Looking at the above sentence, leading/trailing punctuation might be a
potential snag.  I.e.: 4 cheap pillz, go to somethingsleazy.com, and
give us your money.

Since the domain is in plain text and doesn't contain a protocol or
subdomain (i.e., 'www'), I haven't yet seen a mail client that will
display it as a clickable URL. Thus, with this, we're probably mostly
fighting the "type this in" or "cut and paste into your browser" type of
spammer. SO, if we do this, implementers could force spammers to
obfuscate the domains beyond recognition. They'll have to do their own
munging, and we might try to catch it, but that's risky. "i looked on
the boss' computer and found porn. info forthcoming...", or even,
"spammer dot com operations are a plague on civilized nations".

Any implementations will probably have to run against large ham corpora
to see if anything like the above becomes falsely *extracted* as a URI,
regardless of whether the current data happens to cause a FP.

I'd advise keeping implementations simple and strict by default (i.e.,
no deobfuscation; maybe just clickable links only), and allow the user
to control the amount of fuzziness they'd like to match on.

- Ryan

-- 
   Ryan Thompson <ry...@sasknow.com>

   SaskNow Technologies - http://www.sasknow.com
   901-1st Avenue North - Saskatoon, SK - S7K 1Y4

         Tel: 306-664-3600   Fax: 306-244-7037   Saskatoon
   Toll-Free: 877-727-5669     (877-SASKNOW)     North America

Re: [SURBL-Discuss] checking plain domains in message bodies against SURBLs reportedly effective

Posted by Theo Van Dinter <fe...@kluge.net>.
On Sat, Sep 04, 2004 at 10:45:44AM -0600, Ryan Thompson wrote:
> Yep. Good idea, overall. There are a few gotchas:
> 
> TLD extensions sometimes map file extensions. We might have to whitelist
> command.com, and the entire country of Poland. :-)
> 
> Since the domain is in plain text and doesn't contain a protocol or
> subdomain (i.e., 'www'), I haven't yet seen a mail client that will
> display it as a clickable URL.

This is generally the tact we're taking in SpamAssassin -- if a general
MUA doesn't display it as a link, then we don't consider it an URL.

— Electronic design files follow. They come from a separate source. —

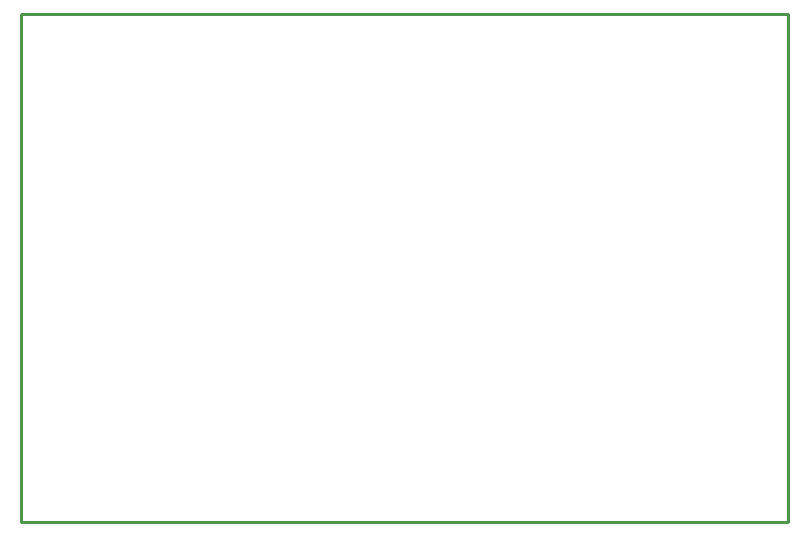
<source format=gko>
G04 Layer: BoardOutlineLayer*
G04 EasyEDA v6.5.23, 2023-05-02 12:46:33*
G04 Gerber Generator version 0.2*
G04 Scale: 100 percent, Rotated: No, Reflected: No *
G04 Dimensions in millimeters *
G04 leading zeros omitted , absolute positions ,4 integer and 5 decimal *
%FSLAX45Y45*%
%MOMM*%

%ADD10C,0.2540*%
D10*
X699998Y9999979D02*
G01*
X7199985Y9999979D01*
X7199985Y5699988D01*
X699998Y5699988D01*
X699998Y9999979D01*

%LPD*%
M02*

</source>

Another issue for the generic domains thing is performance -- lots of
messages have lots of things like could potentially look like a domain,
and querying for them all adds a bit of a load on the client and the
server.

For instance:  /\b([a-zA-Z0-9_.-]{1,256}\.[a-zA-Z]{2,6})\b/

in theory (I haven't tested it), will grab anything that looks like a
generic domain name in text.  If you check that list against a list of
valid TLDs, you'd probably end up with a decent list, but you'd hit the top
issue quoted above where "Go take a look at command.com" isn't clear if it's
an URL or a filename.

-- 
Randomly Generated Tagline:
"Brevity is the soul of lingerie." - Dorothy Parker